** start of SOURCE PASSAGE **

In fact I also use the background session for all the networking I do when the app is foreground. Should I avoid that ?
The wait I'm using is from another queue and is never used in the main queue (I know it is a threading antipattern and I take care of it).
In fact it is used when I do two networking operation and the second one depends of the result of the second. I put a wait after the first operation to avoid KVO observing. Should I avoid that ?
Additional edit:
When I say "My queue is getting bigger and bigger and no request go to the end", it means that at one moment during application livecycle, random for the moment (I can not find a way to reproduce it at every time), Alamofire request don't reach the response method.
Because of that the Operation wrapper don't end and the queue is growing.
By the way I'm working on converting Alamofire request into URLRequest for having clues and I founded some problem on using the main queue. I have to sort what is due to the fact that Alamofire use the main queue for reponse method and I'll see if I find a potential deadlock
I'll keep you informed. Thanks
There are minor issues, but this operation implementation looks largely correct. Sure, you should make your state management thread-safe, and there are other stylistic improvements you could make, but I don't think this is critical to your question.
What looks worrisome is addOperations(_:waitUntilFinished:). From which queue are you waiting? If you do that from the main queue, you will deadlock (i.e. it will look like the Alamofire requests never finish). Alamofire uses the main queue for its completion handlers (unless you override the queue parameter of responseJSON), but if you're waiting on the main thread, this can never take place. (As an aside, if you can refactor so you never explicitly "wait" for operations, that not only avoids the deadlock risk, but is a better pattern in general.)

** end of SOURCE PASSAGE **
** start of DATA EXTRACT **

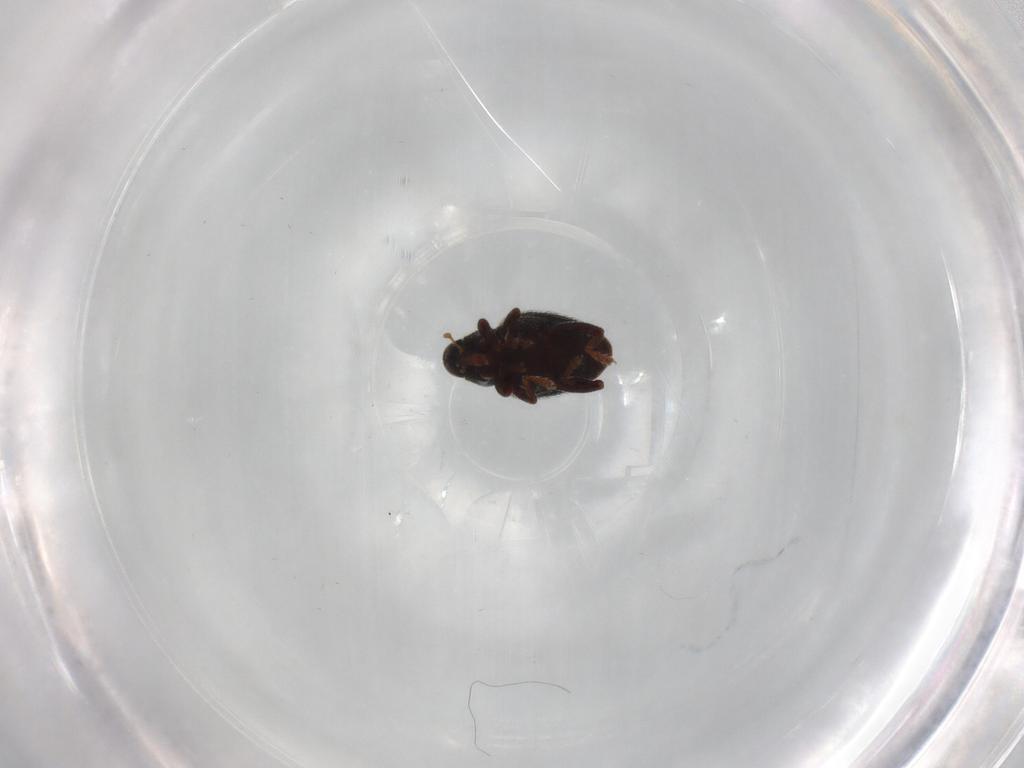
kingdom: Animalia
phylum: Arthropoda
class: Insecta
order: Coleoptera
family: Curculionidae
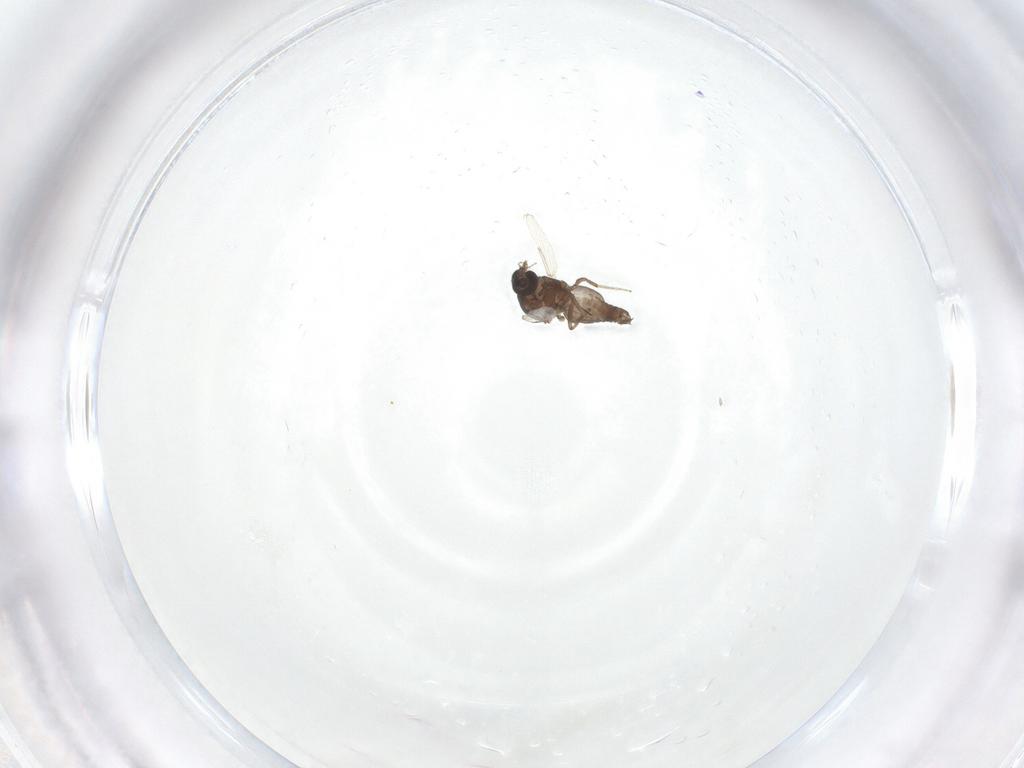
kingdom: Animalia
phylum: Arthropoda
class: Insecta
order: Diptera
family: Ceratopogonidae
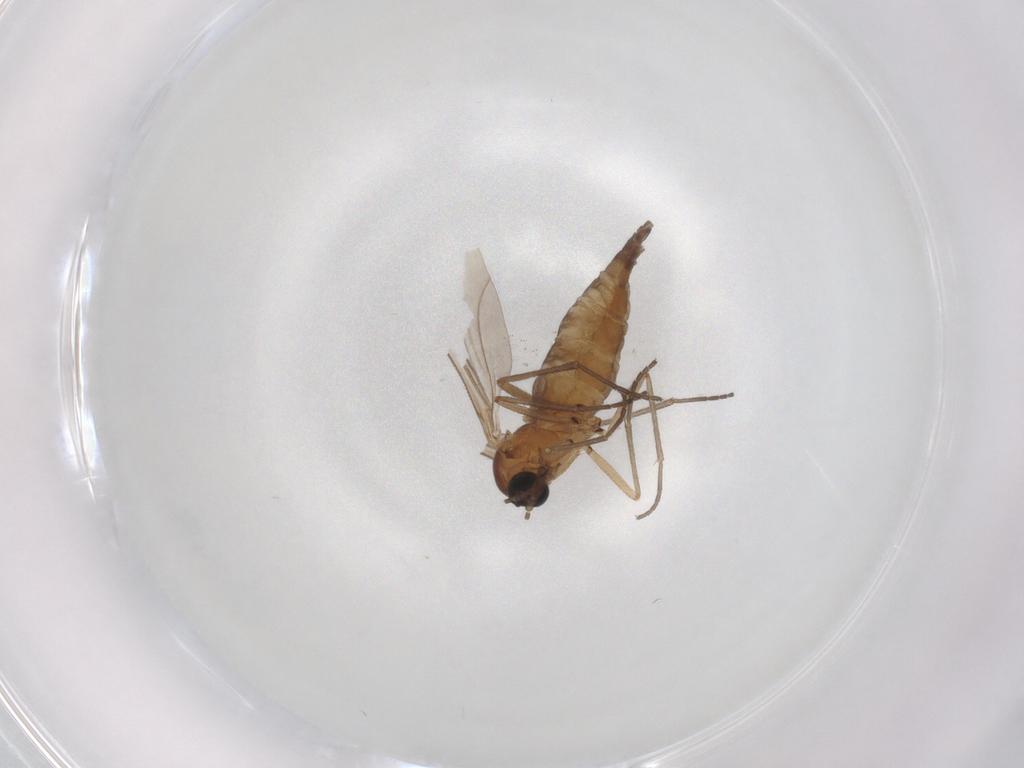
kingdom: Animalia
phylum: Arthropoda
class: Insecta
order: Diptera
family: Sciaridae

** end of DATA EXTRACT **

▶ [WRITTEN REQUEST] Reproduce the passage of the Alamofire thread above that begins at the words "Because of that" and ends after the words "to your question.".

▶ [EXERCISE OUTPUT]
Because of that the Operation wrapper don't end and the queue is growing.
By the way I'm working on converting Alamofire request into URLRequest for having clues and I founded some problem on using the main queue. I have to sort what is due to the fact that Alamofire use the main queue for reponse method and I'll see if I find a potential deadlock
I'll keep you informed. Thanks
There are minor issues, but this operation implementation looks largely correct. Sure, you should make your state management thread-safe, and there are other stylistic improvements you could make, but I don't think this is critical to your question.